* _Work task_:
List each line in the records below that contains the string "username", treating uppercase and lowercase as different.

Source records:
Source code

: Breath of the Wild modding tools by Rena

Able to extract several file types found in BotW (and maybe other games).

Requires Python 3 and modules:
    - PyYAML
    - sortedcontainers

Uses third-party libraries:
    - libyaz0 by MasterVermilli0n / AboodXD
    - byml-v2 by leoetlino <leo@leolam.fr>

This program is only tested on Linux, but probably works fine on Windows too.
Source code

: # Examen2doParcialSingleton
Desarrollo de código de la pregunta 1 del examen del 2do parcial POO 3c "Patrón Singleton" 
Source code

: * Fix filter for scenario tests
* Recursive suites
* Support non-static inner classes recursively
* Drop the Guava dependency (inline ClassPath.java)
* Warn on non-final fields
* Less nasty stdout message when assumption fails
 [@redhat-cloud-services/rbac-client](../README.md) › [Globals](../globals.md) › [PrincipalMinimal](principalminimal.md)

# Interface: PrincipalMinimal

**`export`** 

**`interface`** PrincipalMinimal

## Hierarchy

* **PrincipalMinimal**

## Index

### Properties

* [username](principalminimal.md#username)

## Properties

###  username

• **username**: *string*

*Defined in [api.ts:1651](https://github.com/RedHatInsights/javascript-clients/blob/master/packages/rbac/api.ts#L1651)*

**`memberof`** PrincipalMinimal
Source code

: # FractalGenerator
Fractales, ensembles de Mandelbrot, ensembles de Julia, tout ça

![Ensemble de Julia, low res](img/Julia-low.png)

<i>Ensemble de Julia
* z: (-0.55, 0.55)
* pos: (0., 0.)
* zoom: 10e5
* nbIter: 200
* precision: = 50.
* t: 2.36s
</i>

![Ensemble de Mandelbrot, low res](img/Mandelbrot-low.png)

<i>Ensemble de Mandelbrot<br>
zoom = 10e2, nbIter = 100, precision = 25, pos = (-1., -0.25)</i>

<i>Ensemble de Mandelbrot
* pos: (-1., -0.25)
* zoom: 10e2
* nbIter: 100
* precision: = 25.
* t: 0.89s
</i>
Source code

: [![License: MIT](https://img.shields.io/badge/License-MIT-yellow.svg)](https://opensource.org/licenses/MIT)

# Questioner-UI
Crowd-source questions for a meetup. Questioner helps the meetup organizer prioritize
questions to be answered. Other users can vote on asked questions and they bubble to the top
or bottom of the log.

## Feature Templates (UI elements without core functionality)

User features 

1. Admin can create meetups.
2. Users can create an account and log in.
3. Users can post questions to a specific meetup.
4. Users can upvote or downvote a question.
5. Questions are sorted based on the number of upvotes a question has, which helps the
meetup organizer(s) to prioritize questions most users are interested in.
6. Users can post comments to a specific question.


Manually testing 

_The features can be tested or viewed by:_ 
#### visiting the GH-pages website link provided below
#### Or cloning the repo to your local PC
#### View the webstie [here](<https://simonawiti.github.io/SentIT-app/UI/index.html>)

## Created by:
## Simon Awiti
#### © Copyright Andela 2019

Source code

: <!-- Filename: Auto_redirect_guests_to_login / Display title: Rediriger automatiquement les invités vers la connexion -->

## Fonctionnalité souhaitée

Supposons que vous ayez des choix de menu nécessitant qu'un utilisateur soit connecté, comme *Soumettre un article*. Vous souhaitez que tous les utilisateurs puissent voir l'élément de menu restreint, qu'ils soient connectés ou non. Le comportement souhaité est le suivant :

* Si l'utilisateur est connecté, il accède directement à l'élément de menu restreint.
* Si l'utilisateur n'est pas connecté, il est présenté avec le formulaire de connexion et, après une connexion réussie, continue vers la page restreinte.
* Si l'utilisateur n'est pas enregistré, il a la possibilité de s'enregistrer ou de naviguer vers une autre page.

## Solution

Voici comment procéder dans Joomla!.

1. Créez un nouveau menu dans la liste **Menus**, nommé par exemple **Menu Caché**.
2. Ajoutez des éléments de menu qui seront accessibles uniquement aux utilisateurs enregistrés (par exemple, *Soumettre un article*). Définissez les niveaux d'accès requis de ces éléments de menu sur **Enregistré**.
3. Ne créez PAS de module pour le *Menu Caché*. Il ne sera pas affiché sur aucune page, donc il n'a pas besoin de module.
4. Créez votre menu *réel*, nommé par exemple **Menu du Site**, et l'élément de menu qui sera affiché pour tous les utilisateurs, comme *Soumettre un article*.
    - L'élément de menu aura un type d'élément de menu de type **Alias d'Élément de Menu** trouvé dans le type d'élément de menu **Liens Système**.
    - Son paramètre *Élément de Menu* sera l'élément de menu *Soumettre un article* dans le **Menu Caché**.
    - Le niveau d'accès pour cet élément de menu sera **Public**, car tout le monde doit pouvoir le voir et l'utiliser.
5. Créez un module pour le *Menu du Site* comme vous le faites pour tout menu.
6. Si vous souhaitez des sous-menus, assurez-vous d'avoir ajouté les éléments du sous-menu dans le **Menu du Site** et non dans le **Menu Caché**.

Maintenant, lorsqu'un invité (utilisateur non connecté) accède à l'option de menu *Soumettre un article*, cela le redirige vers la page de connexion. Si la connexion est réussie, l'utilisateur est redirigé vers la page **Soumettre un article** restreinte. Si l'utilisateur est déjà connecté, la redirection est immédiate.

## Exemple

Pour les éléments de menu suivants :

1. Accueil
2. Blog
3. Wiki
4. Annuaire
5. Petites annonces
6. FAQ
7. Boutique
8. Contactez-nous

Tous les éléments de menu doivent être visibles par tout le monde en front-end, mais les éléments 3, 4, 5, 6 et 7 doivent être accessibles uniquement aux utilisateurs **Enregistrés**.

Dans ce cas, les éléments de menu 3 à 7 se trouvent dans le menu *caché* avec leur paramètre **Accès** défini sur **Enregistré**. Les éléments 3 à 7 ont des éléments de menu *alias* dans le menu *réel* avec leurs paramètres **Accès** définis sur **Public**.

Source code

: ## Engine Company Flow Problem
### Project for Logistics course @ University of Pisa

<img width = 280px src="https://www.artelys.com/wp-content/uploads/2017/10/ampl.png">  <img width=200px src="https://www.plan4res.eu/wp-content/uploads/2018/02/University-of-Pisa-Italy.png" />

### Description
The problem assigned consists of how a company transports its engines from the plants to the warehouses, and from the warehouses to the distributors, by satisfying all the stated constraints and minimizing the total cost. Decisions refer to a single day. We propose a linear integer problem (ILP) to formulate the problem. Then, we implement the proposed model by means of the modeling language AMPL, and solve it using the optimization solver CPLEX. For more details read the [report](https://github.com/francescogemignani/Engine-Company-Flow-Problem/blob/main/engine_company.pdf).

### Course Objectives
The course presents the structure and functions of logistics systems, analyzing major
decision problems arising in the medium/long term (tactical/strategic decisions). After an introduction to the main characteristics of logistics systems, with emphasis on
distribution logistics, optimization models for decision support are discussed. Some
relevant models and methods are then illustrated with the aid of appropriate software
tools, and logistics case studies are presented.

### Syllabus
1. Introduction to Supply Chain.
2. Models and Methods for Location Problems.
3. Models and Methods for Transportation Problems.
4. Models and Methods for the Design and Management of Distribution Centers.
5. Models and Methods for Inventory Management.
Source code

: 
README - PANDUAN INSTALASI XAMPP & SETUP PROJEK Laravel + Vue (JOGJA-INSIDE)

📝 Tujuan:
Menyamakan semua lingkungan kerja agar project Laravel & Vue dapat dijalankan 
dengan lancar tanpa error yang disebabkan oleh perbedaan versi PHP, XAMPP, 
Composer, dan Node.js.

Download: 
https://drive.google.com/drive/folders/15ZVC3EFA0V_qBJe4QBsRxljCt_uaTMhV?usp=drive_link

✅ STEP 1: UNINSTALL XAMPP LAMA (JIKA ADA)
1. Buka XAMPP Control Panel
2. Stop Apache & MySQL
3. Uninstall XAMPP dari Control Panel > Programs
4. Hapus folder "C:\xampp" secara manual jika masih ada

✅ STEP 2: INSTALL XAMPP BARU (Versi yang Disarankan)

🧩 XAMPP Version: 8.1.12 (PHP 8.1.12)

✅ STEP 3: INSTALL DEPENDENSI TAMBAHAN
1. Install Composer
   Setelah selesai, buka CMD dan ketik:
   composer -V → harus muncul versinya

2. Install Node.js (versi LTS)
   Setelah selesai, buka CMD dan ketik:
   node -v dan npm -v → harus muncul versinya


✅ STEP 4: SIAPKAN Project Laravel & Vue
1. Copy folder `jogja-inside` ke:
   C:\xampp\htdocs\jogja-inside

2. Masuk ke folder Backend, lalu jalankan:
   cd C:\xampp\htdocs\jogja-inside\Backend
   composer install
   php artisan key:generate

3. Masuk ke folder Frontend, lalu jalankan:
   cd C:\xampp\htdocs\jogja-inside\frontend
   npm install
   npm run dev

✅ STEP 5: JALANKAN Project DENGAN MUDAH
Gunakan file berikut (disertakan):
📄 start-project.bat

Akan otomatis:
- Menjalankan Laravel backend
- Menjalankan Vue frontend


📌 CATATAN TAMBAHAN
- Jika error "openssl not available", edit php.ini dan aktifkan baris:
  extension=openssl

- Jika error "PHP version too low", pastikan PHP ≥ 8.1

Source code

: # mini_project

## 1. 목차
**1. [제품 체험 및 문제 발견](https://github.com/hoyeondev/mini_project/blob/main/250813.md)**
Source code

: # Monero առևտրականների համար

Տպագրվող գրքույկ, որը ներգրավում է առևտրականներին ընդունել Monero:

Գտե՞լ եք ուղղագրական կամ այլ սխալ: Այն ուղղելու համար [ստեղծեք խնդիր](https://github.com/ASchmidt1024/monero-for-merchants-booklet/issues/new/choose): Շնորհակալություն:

* _Your response_:
* [username](principalminimal.md#username)
###  username
• **username**: *string*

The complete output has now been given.